> _TEXTO DE LECTURA_:
● ● ● ●

A nuestro amigo Cuchi Gómez, cinéfilo de los viejos tiempos, le aconsejaríamos que viese las películas de la belga Alexe Poukine. Sus documentales abogan por la escucha activa, un término, por cierto, redundante, ya que la escucha es (o debería ser) activa. El concepto se basa, como su nombre indica, en escuchar, pero en hacerlo de verdad: en prestar atención, en entender, en interesarnos por lo que estamos oyendo. Y ese es el único camino para llegar a la empatía. Si no escuchamos, no entendemos. Si no entendemos, somos incapaces de empatizar. Y te confunden con Pablo, el de los Picapiedra.
También habría que ver las películas del cineasta haitiano Raoul Peck, para quien “un documental se construye con tiempo: escuchas, comprendes y elaboras, no capturas ni robas”. Ahora se realizan documentales como chorizos, que son simples reportajes sin ningún aliento cinematográfico. En Aragón proliferan como las setas: que si los de Gaizka Churresku, que si los de Vicky Caragria, que si los de Germán Poda…
Tendrían que aprender de Raoul Peck, el haitiano que lo tiene claro, pero ni escuchan ni entienden: “No nos engañemos, ha habido una proliferación de propuestas a las que llaman documentales, pero, bajo mi criterio, no lo son, ni en términos éticos ni artísticos ni financieros. Son productos. Yo aprendía, porque supe escuchar, que si haces un documental sobre una comunidad has de pasar, al menos, seis meses en esa comunidad y no sacar tu cámara, pues de lo contrario estás echando a perder el proyecto. Hoy en día puedes disponer de dispositivos de bolsillo con los que grabas una aproximación de cámara oculta. Pero eso es periodismo. Bueno o malo, pero periodismo”.
Y es que se realizan muchas tontadas. También se escriben otras tantas. El último melón es Andrés Trapiello, que se ríe de Buñuel, de Dalí, de Breton y, por extensión, del surrealismo en general. Los trata de bobos, que buscaban incomodar pero que causaban grima. “El surrealismo”, afirma, “ni siquiera tiene que ver con la literatura, la pintura o el cine, solo tiene que ver con el surrealismo, es un mundo autorreferencial”. Como el propio Trapiello, que se pasa la vida pensando en Andrés Trapiello.
Menos mal que nos queda Portugal. Ahí están Jordi Xifra y Manuel Fructuoso, que acaban de publicar un extraordinario libro titulado ‘Diccionario Buñuel’. Y ahí está, también, nuestro compañero de fatigas Antonio Tausiet, pendiente de otro diccionario en torno a los amigos entrañables del cineasta calandino. ¡Abajo las caenas!

● ● ● ●

> _ENUNCIADO 1_: Pasa a una lista JSON de cadenas las líneas de las entradas que van desde la que contiene "Anar a la navegació principal" hasta la que contiene "Toko Shengelia", ambas incluidas. Usa una cadena por línea y omite las líneas en blanco.

● ● ● ●

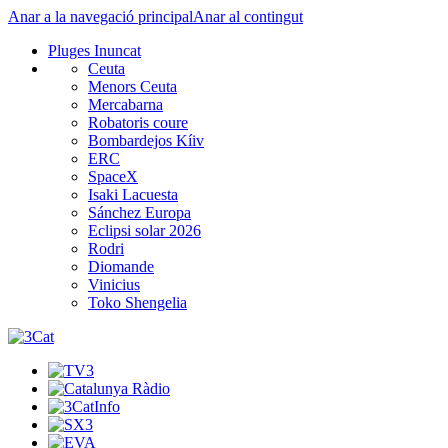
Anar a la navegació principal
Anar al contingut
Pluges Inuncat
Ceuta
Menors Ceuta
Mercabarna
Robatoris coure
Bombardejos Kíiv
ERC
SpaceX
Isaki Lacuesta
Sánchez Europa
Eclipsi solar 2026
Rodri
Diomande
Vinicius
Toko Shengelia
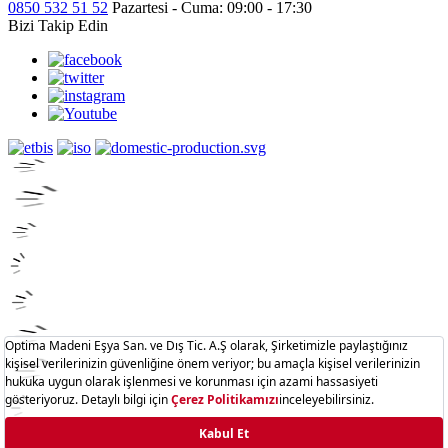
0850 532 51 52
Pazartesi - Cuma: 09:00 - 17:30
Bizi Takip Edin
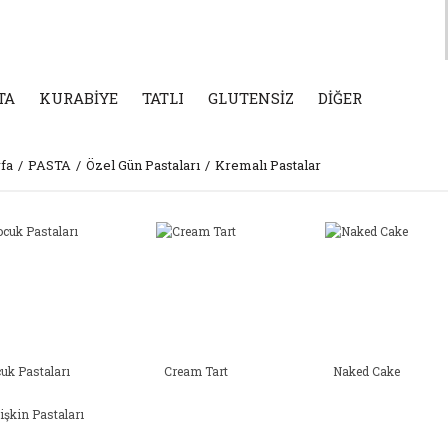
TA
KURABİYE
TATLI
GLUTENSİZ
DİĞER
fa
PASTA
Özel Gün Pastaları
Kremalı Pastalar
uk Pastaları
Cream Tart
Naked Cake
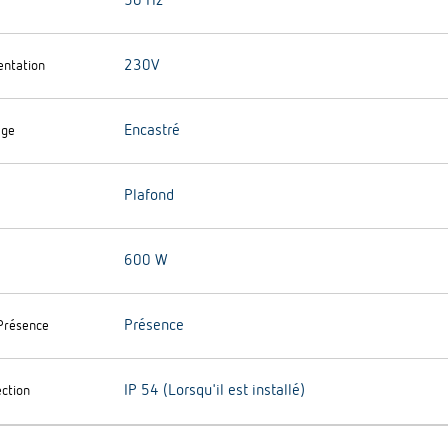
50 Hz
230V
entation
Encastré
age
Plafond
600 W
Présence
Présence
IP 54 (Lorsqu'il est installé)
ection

● ● ● ●

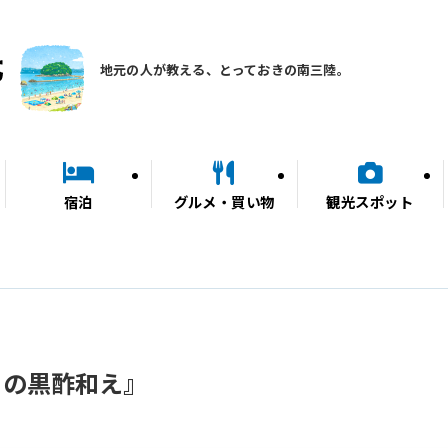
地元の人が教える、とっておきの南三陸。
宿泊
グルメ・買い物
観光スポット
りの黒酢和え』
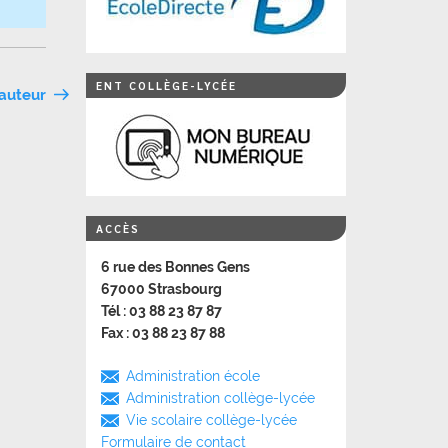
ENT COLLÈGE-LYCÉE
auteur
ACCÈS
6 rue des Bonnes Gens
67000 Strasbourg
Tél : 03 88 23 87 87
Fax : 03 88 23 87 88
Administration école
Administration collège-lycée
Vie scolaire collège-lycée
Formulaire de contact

● ● ● ●

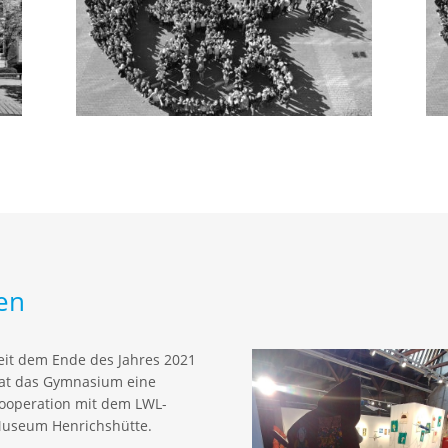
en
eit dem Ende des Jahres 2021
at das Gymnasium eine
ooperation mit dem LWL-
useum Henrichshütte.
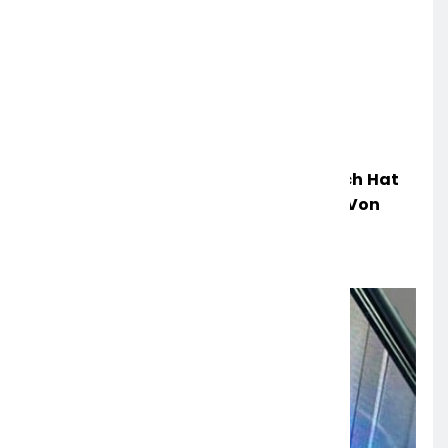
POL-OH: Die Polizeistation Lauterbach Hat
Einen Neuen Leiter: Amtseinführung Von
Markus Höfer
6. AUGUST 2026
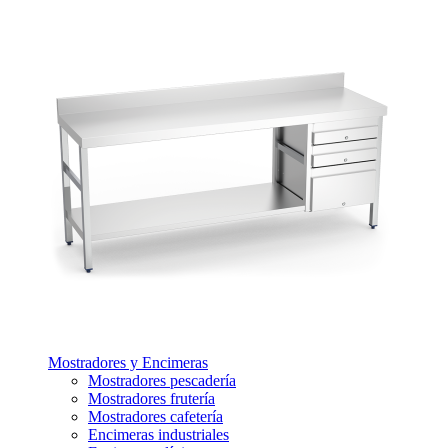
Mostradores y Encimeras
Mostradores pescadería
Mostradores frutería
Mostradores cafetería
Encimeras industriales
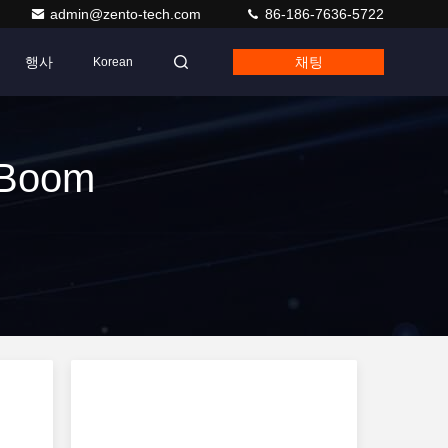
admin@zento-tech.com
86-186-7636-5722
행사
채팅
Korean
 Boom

● ● ● ●

> _ENUNCIADO 2_: Explica, según el texto de lectura, por qué Raoul Peck dice que quien hace un documental sobre una comunidad no debe sacar la cámara durante su estancia de al menos seis meses en ella.

> _RESPUESTA 1_:
[
  "Anar a la navegació principal",
  "Anar al contingut",
  "Pluges Inuncat",
  "Ceuta",
  "Menors Ceuta",
  "Mercabarna",
  "Robatoris coure",
  "Bombardejos Kíiv",
  "ERC",
  "SpaceX",
  "Isaki Lacuesta",
  "Sánchez Europa",
  "Eclipsi solar 2026",
  "Rodri",
  "Diomande",
  "Vinicius",
  "Toko Shengelia"
]

> _RESPUESTA 2_: Porque, según Peck, si se saca la cámara antes se echa a perder el proyecto. Para él, un documental se construye con tiempo: se escucha, se comprende y se elabora, sin capturar ni robar.